How Much Does It Cost to Camp at Joshua Tree National Park?

Camping fees depend on which campground you’ll be staying at. They start at 15 USD for sites like Hidden Valley and Belle Campground. For other campgrounds like Indian Cove and Black Rock Campground, the camping fee is at 20 USD. Group campsites range between 40 to 50 USD depending on the number of campsites. 

Camping fees must be paid within an hour of selecting a campsite and should be ideally paid in the exact amount.

Is It Safe to Camp at Joshua Tree National Park?

Camping at Joshua Tree National Park is safe, even at night.

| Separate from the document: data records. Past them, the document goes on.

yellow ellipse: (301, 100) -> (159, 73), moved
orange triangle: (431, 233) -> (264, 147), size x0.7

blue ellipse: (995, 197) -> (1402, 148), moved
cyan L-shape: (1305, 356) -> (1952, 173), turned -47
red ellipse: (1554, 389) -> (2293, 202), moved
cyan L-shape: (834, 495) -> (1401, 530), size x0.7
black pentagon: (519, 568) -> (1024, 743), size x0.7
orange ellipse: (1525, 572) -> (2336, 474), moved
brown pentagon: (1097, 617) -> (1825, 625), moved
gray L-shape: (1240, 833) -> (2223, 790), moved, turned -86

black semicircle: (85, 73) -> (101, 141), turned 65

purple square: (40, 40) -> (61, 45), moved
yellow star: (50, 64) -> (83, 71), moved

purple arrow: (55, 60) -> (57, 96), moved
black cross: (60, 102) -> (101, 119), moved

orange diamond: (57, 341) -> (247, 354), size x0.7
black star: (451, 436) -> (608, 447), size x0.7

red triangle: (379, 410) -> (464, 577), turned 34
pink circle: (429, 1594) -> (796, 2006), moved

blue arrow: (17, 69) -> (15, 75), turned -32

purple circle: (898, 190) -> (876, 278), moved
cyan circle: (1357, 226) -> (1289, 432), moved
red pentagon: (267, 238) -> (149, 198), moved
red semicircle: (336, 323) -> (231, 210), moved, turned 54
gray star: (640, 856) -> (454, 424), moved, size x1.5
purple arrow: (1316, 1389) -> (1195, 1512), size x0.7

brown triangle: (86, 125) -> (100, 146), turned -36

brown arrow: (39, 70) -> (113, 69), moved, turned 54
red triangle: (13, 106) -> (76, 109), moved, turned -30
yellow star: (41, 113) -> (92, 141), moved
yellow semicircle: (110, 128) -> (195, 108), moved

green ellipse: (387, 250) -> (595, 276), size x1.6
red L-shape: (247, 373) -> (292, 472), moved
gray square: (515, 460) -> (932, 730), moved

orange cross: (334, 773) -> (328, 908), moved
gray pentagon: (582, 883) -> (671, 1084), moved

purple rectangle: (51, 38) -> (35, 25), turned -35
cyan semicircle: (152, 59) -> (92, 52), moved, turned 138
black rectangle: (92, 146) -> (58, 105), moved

Roads are properly marked and there are patrollers roaming around the park to ensure everything is safe.

When hiking, make sure to bring plenty of water and avoid hiking or rock climbing alone as much as possible. Always inform a friend or a family member of your route and your expected time of return. Check the weather forecast before heading out and make sure to carry a map and compass. Venomous animals such as rattlesnakes, scorpions, and black widow spiders also live in the park, so it’s important to look before placing your hands or feet on a surface.

Lastly, make sure to bring a first aid kit in case of unforeseen events. Combs and tapes are also helpful for removing cactus spines and cholla. A camping knife is another multipurpose item you can use for food preparation, first aid, and even for splitting firewood. 

For a safe camping experience, please refrain from feeding animals since it may lead them to become aggressive. Don’t approach animals to take pictures and make sure that children should not chase or pick up animals. Keep wildlife wild.

Should you need emergency help, dial 911. Cell reception is weak and limited inside the park. There are emergency phones located at the ranger station in Indian Cove should you need it. Emergency phones are also available at the parking lot at Intersection Rock near the Hidden Valley Campground.

Can I Go on Dispersed Camping in Joshua Tree? 

 

Dispersed camping in Joshua Tree California is allowed, but only on public lands managed by the Bureau of Land Management (BLM). There are no campground facilities or amenities, but these lands have their own regulations that should be followed.

Dispersed camping is allowed near the north and south entrances of the park. Take note that there are no restrooms available and campfires are only allowed if you are able to present a permit.